---------- DATA TO USE ----------

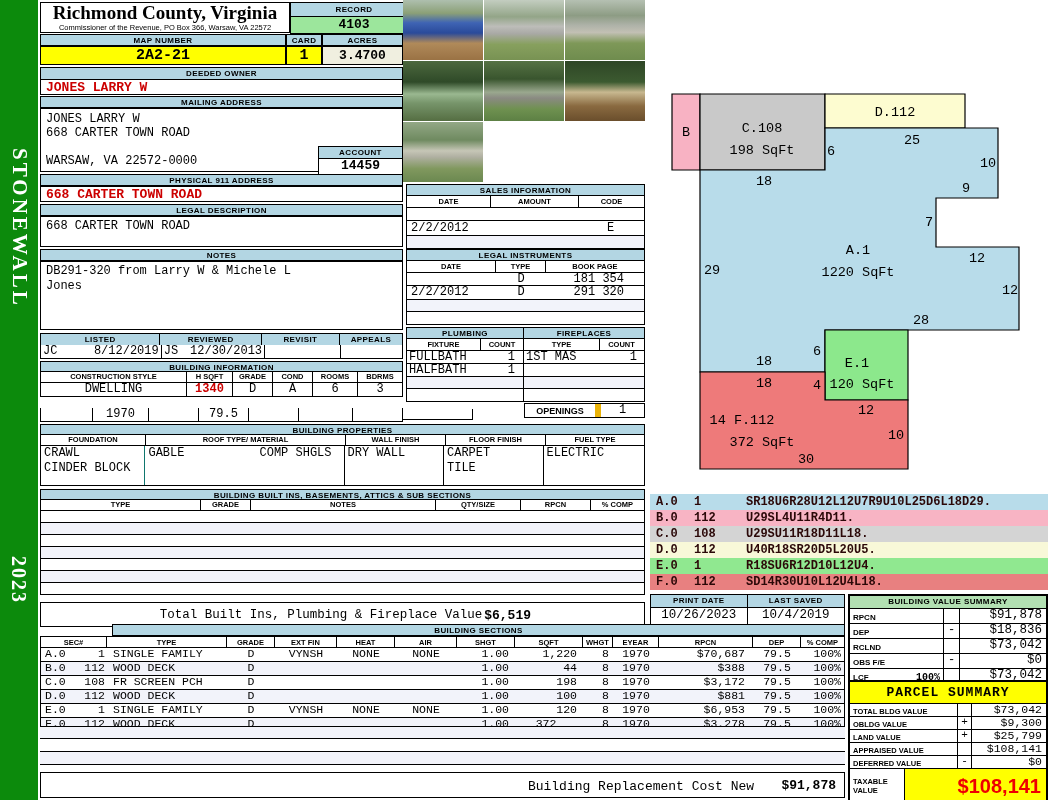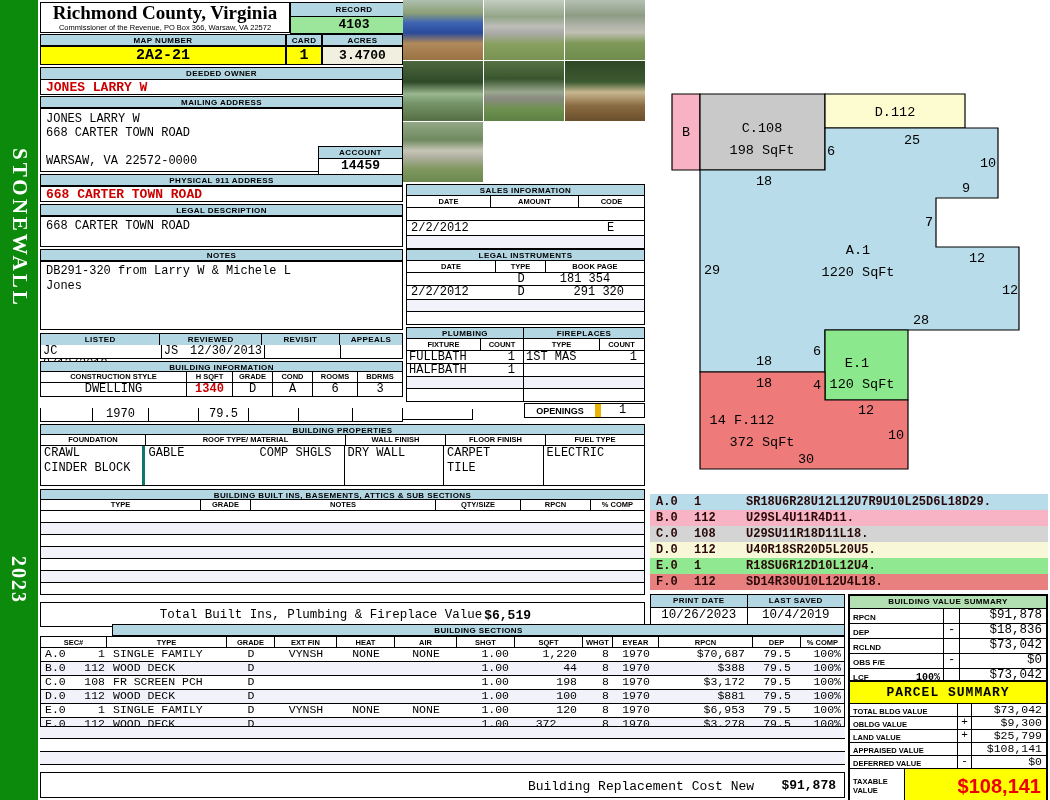--- a/index.html
+++ b/index.html
@@ -248,7 +248,7 @@
     <div class="rrow" style="height:13px;line-height:12px;">
       <span style="width:89px;padding-left:4px;"></span>
       <span style="width:50px;text-align:center;">D</span>
-      <span style="width:96px;text-align:center;padding-right:18px;">181 354</span>
+      <span style="width:96px;text-align:right;padding-right:18px;">181 354</span>
     </div>
     <div class="rrow" style="height:14px;line-height:13px;">
       <span style="width:89px;padding-left:4px;">2/2/2012</span>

----------

• EXERCISE: Search the records for the string "left", and copy every line that holds it.

• TASK SOLUTION:
       <span style="width:89px;padding-left:4px;"></span>
       <span style="width:89px;padding-left:4px;">2/2/2012</span>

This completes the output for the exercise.